===== Text provided =====
# Math Help - Need help coming up with an equation for three points

1. ## Need help coming up with an equation for three points

Title pretty much says it all. I have three points: (1, 4.077), (2, 11.667), and (3, 945). I need to come up with an equation that explains a relationship between these three points and should predict what the y value with be at x=4. Also, the equation should always be increasing. Much thanks to anyone who can help me out with this.

2. Applying a quadratic regression, I got:

$y=462.8715x^{2}-1381.0245x+922.23$

R^2 is 1, so it's about as accurate as it gets.

With this x=4 results in 2804.076

3. A what?

Using data to derive a quadratic equation. Do you have a calculator?.

5. I have a calculator, but mine doesn't have a button on it that says Quadreg. Is some sort of hidden function? Or is it only on really high end calculators?

6. TI-83's do it. What is yours?.

7. Casio. fx-9750G Plus.
=====
Set of tasks
A: In the forum thread on fitting an equation to three points, why does the reply with the quadratic regression call its result about as accurate as it gets? Answer in one to three sentences.
B: Answer these questions from the forum thread on fitting an equation to three points:
(i) What y value is paired with x = 2 among the three points?
(ii) What result does the quadratic regression give for x = 4?
(iii) Which calculator is named in the answer to "What is yours?"
C: Write the next part of the forum thread on fitting an equation to three points, picking up after its final post.
===== Raw data =====
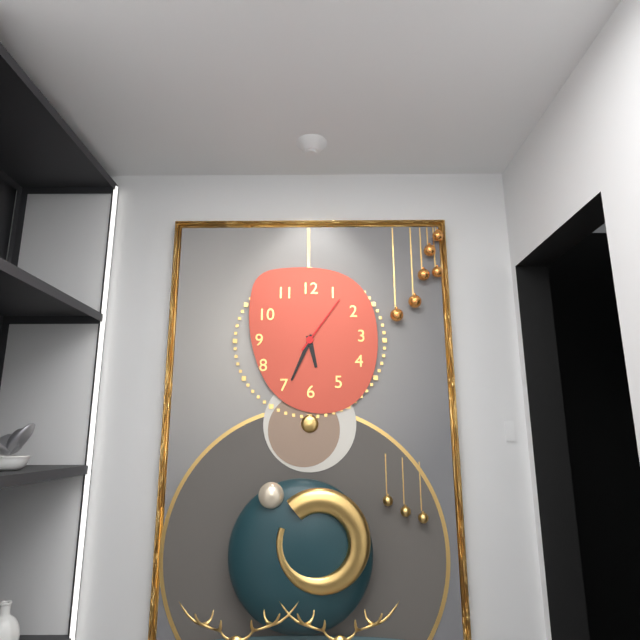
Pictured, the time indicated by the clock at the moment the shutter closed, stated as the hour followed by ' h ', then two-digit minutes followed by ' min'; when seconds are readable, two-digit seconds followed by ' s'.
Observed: 5 h 34 min 06 s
=====
In response
A: The reply calls the quadratic about as accurate as it gets because its R^2 is 1.

B:
(i) 11.667
(ii) 2804.076
(iii) Casio fx-9750G Plus

C:
8. Originally Posted by G-Rex
Title pretty much says it all. I have three points: (1, 4.077), (2, 11.667), and (3, 945). I need to come up with an equation that explains a relationship between these three points and should predict what the y value with be at x=4. Also, the equation should always be increasing. Much thanks to anyone who can help me out with this.
if you're not afraid of a little tedious calculations, you can do it by hand.

assume that a quadratic passes through all three points. let this quadratic be of the form $y = ax^2 + bx + c$

since we pass though the point (1,4.077) we know that f(1) = 4.077

similarly, we know that f(2) = 11.667 and f(3) = 945

thus we can construct a system of three equations:

$a + b + c = 4.077$ .....................(1)
$4a + 2b + c = 11.677$ ................(2)
$9a + 3b + c = 945$ .....................(3)

now solve for a,b, and c and you will have your curve

9. Originally Posted by Jhevon
if you're not afraid of a little tedious calculations, you can do it by hand.

assume that a quadratic passes through all three points. let this quadratic be of the form $y = ax^2 + bx + c$

since we pass though the point (1,4.077) we know that f(1) = 4.077

similarly, we know that f(2) = 11.667 and f(3) = 945

thus we can construct a system of three equations:

$a + b + c = 4.077$ .....................(1)
$4a + 2b + c = 11.677$ ................(2)
$9a + 3b + c = 945$ .....................(3)

now solve for a,b, and c and you will have your curve
Let me teach you how to do it with the program "Graph 4.3".
1)Click FUNCTION.
2)INSERT POINT SERIES.
3)Label the points and click OK.
4)Right-click on the left hand side which is the point series.
5)Select INSERT TREDLINE.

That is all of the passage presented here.